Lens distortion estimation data
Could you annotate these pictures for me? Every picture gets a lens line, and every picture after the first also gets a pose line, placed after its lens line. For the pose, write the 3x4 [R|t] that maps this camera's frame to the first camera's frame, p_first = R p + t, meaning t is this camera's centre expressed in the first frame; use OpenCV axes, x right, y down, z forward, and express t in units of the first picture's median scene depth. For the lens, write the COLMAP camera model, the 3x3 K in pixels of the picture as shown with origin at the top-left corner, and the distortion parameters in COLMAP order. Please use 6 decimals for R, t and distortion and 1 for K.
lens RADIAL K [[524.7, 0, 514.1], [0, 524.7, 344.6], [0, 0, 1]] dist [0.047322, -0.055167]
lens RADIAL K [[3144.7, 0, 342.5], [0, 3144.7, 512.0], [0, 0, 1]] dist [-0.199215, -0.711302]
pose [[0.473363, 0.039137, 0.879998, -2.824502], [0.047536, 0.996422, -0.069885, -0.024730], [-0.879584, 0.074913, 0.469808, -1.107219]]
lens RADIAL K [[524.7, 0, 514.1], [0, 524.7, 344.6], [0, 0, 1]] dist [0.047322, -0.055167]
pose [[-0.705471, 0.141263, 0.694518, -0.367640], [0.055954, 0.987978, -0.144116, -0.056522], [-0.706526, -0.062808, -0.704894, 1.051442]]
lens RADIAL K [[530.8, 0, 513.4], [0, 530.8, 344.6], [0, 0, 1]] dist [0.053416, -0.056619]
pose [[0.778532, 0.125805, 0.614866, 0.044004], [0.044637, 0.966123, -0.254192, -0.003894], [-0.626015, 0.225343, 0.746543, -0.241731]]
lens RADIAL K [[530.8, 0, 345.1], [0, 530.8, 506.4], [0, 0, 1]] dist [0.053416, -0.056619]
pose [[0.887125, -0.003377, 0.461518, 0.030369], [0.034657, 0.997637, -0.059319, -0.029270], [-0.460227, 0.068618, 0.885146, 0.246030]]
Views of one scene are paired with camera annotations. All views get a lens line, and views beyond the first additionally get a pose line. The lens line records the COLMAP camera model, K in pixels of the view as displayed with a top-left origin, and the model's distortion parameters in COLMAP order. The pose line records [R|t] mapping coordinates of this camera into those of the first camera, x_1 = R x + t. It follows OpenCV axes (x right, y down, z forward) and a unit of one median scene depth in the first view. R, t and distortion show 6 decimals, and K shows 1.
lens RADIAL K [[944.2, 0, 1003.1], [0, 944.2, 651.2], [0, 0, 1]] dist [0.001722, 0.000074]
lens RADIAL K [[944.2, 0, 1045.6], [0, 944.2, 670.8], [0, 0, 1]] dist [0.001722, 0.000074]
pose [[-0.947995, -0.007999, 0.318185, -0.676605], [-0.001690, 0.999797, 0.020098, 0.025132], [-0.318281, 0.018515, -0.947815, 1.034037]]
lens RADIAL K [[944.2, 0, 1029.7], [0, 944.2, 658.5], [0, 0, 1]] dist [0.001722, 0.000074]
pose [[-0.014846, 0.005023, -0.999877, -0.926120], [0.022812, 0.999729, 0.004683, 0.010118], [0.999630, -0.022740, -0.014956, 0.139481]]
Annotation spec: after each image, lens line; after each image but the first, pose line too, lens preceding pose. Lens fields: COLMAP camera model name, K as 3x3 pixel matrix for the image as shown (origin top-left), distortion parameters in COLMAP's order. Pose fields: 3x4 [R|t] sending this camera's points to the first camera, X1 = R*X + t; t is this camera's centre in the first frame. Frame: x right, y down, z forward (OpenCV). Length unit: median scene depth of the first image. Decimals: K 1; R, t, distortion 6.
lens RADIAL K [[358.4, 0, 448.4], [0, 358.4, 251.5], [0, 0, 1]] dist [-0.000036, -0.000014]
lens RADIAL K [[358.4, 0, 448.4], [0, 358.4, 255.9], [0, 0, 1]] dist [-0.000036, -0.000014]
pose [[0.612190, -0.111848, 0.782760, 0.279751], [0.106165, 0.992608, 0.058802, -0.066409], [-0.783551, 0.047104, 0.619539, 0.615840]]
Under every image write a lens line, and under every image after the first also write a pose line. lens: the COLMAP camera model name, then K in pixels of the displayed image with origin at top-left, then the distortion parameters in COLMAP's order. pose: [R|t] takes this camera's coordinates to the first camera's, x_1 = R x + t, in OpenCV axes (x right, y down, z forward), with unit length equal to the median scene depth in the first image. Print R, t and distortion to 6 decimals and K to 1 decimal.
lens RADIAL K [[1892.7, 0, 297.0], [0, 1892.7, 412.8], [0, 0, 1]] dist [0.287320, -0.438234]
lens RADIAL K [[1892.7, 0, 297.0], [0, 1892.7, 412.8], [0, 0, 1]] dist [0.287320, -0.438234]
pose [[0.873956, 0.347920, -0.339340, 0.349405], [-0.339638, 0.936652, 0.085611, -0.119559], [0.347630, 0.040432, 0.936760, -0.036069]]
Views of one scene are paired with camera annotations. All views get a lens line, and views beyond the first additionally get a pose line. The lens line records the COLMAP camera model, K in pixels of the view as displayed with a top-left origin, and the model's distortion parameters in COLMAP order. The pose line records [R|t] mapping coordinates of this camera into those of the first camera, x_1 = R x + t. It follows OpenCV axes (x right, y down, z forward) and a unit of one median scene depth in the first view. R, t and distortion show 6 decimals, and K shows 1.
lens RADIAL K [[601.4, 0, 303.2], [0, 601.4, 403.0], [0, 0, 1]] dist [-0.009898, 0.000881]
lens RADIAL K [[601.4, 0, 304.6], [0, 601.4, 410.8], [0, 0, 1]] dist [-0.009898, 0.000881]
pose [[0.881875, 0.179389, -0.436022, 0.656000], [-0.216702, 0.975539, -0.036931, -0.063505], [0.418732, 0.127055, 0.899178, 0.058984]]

• [Instructions for the task]: Please rewrite all of the material with "lens line" changed to "lens entry" wherever it occurs, keeping everything else the same.

• [Solution to this task]:
Could you annotate these pictures for me? Every picture gets a lens entry, and every picture after the first also gets a pose line, placed after its lens entry. For the pose, write the 3x4 [R|t] that maps this camera's frame to the first camera's frame, p_first = R p + t, meaning t is this camera's centre expressed in the first frame; use OpenCV axes, x right, y down, z forward, and express t in units of the first picture's median scene depth. For the lens, write the COLMAP camera model, the 3x3 K in pixels of the picture as shown with origin at the top-left corner, and the distortion parameters in COLMAP order. Please use 6 decimals for R, t and distortion and 1 for K.
lens RADIAL K [[524.7, 0, 514.1], [0, 524.7, 344.6], [0, 0, 1]] dist [0.047322, -0.055167]
lens RADIAL K [[3144.7, 0, 342.5], [0, 3144.7, 512.0], [0, 0, 1]] dist [-0.199215, -0.711302]
pose [[0.473363, 0.039137, 0.879998, -2.824502], [0.047536, 0.996422, -0.069885, -0.024730], [-0.879584, 0.074913, 0.469808, -1.107219]]
lens RADIAL K [[524.7, 0, 514.1], [0, 524.7, 344.6], [0, 0, 1]] dist [0.047322, -0.055167]
pose [[-0.705471, 0.141263, 0.694518, -0.367640], [0.055954, 0.987978, -0.144116, -0.056522], [-0.706526, -0.062808, -0.704894, 1.051442]]
lens RADIAL K [[530.8, 0, 513.4], [0, 530.8, 344.6], [0, 0, 1]] dist [0.053416, -0.056619]
pose [[0.778532, 0.125805, 0.614866, 0.044004], [0.044637, 0.966123, -0.254192, -0.003894], [-0.626015, 0.225343, 0.746543, -0.241731]]
lens RADIAL K [[530.8, 0, 345.1], [0, 530.8, 506.4], [0, 0, 1]] dist [0.053416, -0.056619]
pose [[0.887125, -0.003377, 0.461518, 0.030369], [0.034657, 0.997637, -0.059319, -0.029270], [-0.460227, 0.068618, 0.885146, 0.246030]]
Views of one scene are paired with camera annotations. All views get a lens entry, and views beyond the first additionally get a pose line. The lens entry records the COLMAP camera model, K in pixels of the view as displayed with a top-left origin, and the model's distortion parameters in COLMAP order. The pose line records [R|t] mapping coordinates of this camera into those of the first camera, x_1 = R x + t. It follows OpenCV axes (x right, y down, z forward) and a unit of one median scene depth in the first view. R, t and distortion show 6 decimals, and K shows 1.
lens RADIAL K [[944.2, 0, 1003.1], [0, 944.2, 651.2], [0, 0, 1]] dist [0.001722, 0.000074]
lens RADIAL K [[944.2, 0, 1045.6], [0, 944.2, 670.8], [0, 0, 1]] dist [0.001722, 0.000074]
pose [[-0.947995, -0.007999, 0.318185, -0.676605], [-0.001690, 0.999797, 0.020098, 0.025132], [-0.318281, 0.018515, -0.947815, 1.034037]]
lens RADIAL K [[944.2, 0, 1029.7], [0, 944.2, 658.5], [0, 0, 1]] dist [0.001722, 0.000074]
pose [[-0.014846, 0.005023, -0.999877, -0.926120], [0.022812, 0.999729, 0.004683, 0.010118], [0.999630, -0.022740, -0.014956, 0.139481]]
Annotation spec: after each image, lens entry; after each image but the first, pose line too, lens preceding pose. Lens fields: COLMAP camera model name, K as 3x3 pixel matrix for the image as shown (origin top-left), distortion parameters in COLMAP's order. Pose fields: 3x4 [R|t] sending this camera's points to the first camera, X1 = R*X + t; t is this camera's centre in the first frame. Frame: x right, y down, z forward (OpenCV). Length unit: median scene depth of the first image. Decimals: K 1; R, t, distortion 6.
lens RADIAL K [[358.4, 0, 448.4], [0, 358.4, 251.5], [0, 0, 1]] dist [-0.000036, -0.000014]
lens RADIAL K [[358.4, 0, 448.4], [0, 358.4, 255.9], [0, 0, 1]] dist [-0.000036, -0.000014]
pose [[0.612190, -0.111848, 0.782760, 0.279751], [0.106165, 0.992608, 0.058802, -0.066409], [-0.783551, 0.047104, 0.619539, 0.615840]]
Under every image write a lens entry, and under every image after the first also write a pose line. lens: the COLMAP camera model name, then K in pixels of the displayed image with origin at top-left, then the distortion parameters in COLMAP's order. pose: [R|t] takes this camera's coordinates to the first camera's, x_1 = R x + t, in OpenCV axes (x right, y down, z forward), with unit length equal to the median scene depth in the first image. Print R, t and distortion to 6 decimals and K to 1 decimal.
lens RADIAL K [[1892.7, 0, 297.0], [0, 1892.7, 412.8], [0, 0, 1]] dist [0.287320, -0.438234]
lens RADIAL K [[1892.7, 0, 297.0], [0, 1892.7, 412.8], [0, 0, 1]] dist [0.287320, -0.438234]
pose [[0.873956, 0.347920, -0.339340, 0.349405], [-0.339638, 0.936652, 0.085611, -0.119559], [0.347630, 0.040432, 0.936760, -0.036069]]
Views of one scene are paired with camera annotations. All views get a lens entry, and views beyond the first additionally get a pose line. The lens entry records the COLMAP camera model, K in pixels of the view as displayed with a top-left origin, and the model's distortion parameters in COLMAP order. The pose line records [R|t] mapping coordinates of this camera into those of the first camera, x_1 = R x + t. It follows OpenCV axes (x right, y down, z forward) and a unit of one median scene depth in the first view. R, t and distortion show 6 decimals, and K shows 1.
lens RADIAL K [[601.4, 0, 303.2], [0, 601.4, 403.0], [0, 0, 1]] dist [-0.009898, 0.000881]
lens RADIAL K [[601.4, 0, 304.6], [0, 601.4, 410.8], [0, 0, 1]] dist [-0.009898, 0.000881]
pose [[0.881875, 0.179389, -0.436022, 0.656000], [-0.216702, 0.975539, -0.036931, -0.063505], [0.418732, 0.127055, 0.899178, 0.058984]]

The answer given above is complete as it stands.